The museum held a grand reopening for the remodeled space on February 11, 2018. Mister G was scheduled to provide live music at the reopening.

==Name==
The Randall Museum takes its name from Josephine Dows Randall, a Stanford University master's degree graduate in zoology in 1913. After graduating she traveled to the Midwest and organized one of the first Girl Scout troops in the United States as well as one of the first Camp Fire Girls troops. When she returned to California she became the first Superintendent of Recreation for San Francisco's Recreation Department, creating the Junior Museum and bringing national recognition to the San Francisco Recreation & Parks Department for its outstanding services between the years 1926 and 1952. During her tenure as the San Francisco Recreation Department Superintendent she secured hundreds of acres of open space for playgrounds and consequently, sports and artistic programming for the children and families of San Francisco.

==Overview and features==
The museum charges no admission and offers events, workshops, plays, lectures, exhibits, and classes for ages 3–adult, but is geared mostly toward children and educational field trips. Child and adult classes are available in the wood shop, technology lab, art room and pottery studio. The museum has special topic days, such as Bug Day, Middle School Science Fair, Family Halloween Day and Winter Crafts Day, during which interested clubs and sponsors participate.

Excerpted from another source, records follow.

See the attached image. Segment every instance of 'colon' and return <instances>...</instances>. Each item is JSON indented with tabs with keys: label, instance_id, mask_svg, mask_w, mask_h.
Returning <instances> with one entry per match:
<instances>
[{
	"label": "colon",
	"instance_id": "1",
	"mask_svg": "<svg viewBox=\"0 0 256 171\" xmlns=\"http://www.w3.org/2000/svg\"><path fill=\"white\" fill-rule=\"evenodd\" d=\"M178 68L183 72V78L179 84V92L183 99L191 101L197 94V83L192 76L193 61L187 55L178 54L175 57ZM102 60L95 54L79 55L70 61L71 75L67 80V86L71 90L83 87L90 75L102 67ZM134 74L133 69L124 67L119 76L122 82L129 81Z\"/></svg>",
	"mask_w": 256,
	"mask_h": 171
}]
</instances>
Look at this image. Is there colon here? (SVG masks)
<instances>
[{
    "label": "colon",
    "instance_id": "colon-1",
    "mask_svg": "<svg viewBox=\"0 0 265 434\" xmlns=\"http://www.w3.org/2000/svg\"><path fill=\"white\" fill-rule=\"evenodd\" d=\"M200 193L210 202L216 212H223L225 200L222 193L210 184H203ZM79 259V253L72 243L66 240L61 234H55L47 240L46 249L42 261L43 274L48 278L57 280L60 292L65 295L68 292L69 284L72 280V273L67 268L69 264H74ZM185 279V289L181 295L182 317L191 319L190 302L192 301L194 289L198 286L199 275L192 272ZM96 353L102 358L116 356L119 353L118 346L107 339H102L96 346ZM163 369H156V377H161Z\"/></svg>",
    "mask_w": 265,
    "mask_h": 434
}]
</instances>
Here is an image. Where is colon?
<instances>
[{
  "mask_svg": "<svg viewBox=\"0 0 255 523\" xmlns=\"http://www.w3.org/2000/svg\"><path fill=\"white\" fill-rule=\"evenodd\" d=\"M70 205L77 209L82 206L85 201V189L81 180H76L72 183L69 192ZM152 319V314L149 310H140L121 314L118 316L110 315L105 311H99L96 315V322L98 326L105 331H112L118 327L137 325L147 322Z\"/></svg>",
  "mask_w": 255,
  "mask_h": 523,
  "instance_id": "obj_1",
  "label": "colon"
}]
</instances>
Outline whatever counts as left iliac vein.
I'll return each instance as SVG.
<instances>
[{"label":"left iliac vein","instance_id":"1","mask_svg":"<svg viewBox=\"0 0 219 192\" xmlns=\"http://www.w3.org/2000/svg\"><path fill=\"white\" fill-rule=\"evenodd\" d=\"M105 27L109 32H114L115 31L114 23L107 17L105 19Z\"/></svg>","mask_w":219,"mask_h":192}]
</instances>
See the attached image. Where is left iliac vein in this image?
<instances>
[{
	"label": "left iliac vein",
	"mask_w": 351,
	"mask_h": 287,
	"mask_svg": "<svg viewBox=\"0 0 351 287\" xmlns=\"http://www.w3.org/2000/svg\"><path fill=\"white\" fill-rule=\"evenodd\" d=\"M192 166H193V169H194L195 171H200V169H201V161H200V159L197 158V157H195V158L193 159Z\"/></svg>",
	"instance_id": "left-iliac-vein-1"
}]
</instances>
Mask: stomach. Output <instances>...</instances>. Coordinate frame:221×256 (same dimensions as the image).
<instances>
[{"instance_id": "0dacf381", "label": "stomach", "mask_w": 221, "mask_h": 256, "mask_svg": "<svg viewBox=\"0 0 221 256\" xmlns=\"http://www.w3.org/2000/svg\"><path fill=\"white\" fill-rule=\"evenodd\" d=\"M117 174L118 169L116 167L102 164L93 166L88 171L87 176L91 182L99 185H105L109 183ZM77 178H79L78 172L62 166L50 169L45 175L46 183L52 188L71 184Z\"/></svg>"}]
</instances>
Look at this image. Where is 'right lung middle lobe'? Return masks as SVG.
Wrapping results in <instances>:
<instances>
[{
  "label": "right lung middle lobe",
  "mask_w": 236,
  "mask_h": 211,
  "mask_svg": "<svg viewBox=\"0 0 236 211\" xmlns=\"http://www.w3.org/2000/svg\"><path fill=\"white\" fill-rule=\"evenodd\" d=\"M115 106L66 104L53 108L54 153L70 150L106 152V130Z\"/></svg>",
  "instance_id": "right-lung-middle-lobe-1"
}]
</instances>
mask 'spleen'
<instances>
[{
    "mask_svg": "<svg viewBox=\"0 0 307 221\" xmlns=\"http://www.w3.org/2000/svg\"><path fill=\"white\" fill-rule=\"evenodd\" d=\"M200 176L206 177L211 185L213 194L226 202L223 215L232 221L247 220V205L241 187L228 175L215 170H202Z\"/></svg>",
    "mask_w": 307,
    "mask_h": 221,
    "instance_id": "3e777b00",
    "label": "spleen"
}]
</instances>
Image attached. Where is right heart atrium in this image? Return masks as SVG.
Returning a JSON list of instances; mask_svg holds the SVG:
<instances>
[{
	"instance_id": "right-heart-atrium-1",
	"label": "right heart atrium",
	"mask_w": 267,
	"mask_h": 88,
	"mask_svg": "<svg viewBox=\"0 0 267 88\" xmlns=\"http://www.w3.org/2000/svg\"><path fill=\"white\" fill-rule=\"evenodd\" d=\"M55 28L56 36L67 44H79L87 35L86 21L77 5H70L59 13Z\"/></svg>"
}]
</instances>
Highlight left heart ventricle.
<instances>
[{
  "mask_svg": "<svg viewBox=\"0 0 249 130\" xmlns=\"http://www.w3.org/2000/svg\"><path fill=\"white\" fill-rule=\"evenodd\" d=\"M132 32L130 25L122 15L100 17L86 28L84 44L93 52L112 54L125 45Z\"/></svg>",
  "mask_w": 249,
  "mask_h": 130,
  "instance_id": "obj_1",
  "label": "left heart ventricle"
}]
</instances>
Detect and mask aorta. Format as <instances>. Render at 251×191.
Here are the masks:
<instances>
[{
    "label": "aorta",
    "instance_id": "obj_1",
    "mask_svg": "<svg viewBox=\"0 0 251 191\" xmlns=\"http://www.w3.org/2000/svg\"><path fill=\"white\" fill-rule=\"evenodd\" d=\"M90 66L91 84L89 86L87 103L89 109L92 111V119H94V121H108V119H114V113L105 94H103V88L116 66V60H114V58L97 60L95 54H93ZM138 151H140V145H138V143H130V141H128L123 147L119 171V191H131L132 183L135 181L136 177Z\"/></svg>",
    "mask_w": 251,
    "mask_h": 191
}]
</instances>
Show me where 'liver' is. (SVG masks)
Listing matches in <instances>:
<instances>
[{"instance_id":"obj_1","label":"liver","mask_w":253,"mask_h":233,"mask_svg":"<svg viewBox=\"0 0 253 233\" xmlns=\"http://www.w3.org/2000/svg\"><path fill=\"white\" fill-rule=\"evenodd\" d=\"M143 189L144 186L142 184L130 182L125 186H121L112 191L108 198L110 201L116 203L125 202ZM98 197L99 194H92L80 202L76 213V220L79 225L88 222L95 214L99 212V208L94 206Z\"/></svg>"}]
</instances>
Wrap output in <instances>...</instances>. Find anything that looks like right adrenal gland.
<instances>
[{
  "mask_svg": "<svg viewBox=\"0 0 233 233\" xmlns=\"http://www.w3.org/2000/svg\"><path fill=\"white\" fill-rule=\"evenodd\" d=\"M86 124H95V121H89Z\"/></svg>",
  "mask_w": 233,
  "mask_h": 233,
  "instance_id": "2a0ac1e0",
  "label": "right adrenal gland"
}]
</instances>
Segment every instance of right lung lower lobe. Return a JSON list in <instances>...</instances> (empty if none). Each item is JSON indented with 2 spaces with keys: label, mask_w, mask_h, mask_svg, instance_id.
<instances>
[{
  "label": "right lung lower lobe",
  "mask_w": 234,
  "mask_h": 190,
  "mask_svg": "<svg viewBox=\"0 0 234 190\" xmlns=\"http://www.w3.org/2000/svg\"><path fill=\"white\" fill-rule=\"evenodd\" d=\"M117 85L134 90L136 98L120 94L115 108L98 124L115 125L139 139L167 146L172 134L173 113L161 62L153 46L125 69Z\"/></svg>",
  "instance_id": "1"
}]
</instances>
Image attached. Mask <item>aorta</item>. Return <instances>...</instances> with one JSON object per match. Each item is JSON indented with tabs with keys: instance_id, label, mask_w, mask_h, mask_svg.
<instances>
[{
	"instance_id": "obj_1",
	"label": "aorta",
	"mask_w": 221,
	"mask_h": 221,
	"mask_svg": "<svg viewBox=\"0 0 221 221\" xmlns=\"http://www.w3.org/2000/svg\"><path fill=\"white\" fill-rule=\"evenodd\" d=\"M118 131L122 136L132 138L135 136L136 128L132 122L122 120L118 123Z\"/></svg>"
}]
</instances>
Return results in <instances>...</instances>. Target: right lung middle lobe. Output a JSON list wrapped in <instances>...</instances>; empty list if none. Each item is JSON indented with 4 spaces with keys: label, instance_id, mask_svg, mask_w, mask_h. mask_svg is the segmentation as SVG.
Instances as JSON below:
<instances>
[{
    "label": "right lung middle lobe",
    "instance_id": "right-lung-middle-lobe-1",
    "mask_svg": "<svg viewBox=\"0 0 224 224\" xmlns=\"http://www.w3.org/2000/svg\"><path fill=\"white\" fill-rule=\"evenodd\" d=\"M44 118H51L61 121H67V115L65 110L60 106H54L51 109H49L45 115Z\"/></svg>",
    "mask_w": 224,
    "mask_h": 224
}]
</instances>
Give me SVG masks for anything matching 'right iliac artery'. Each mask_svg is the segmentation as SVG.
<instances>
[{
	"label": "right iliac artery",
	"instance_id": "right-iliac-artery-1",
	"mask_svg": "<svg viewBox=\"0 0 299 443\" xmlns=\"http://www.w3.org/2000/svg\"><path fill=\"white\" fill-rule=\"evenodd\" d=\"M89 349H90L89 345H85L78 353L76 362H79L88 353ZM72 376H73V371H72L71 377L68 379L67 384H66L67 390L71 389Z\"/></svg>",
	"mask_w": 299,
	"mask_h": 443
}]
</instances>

The museum's theater is home to the performances of the Young People's Teen Musical Theatre Company, a Recreation and Parks Department program closely tied to the museum.

The Golden Gate Model Rail Road Club (GGMRC) has been a tenant in the west basement wing since 1961. Children run HO-scale trains around the layout on "Junior Engineer Day," held on the third Saturday of every odd month. Prior to the 2015–18 renovation, the total track length exceeded 600 ft.

Charles Sowers was commissioned by the San Francisco Arts Commission (SFAC) to create "Windswept", a kinetic sculpture installed on the facade of the Randall Museum in 2012. The piece took four years to create and test. During the 2015–18 renovation, artist Ben Trautman was commissioned by SFAC to create a mobile of a stylized bird entitled "Wingspan", which was installed in the lobby.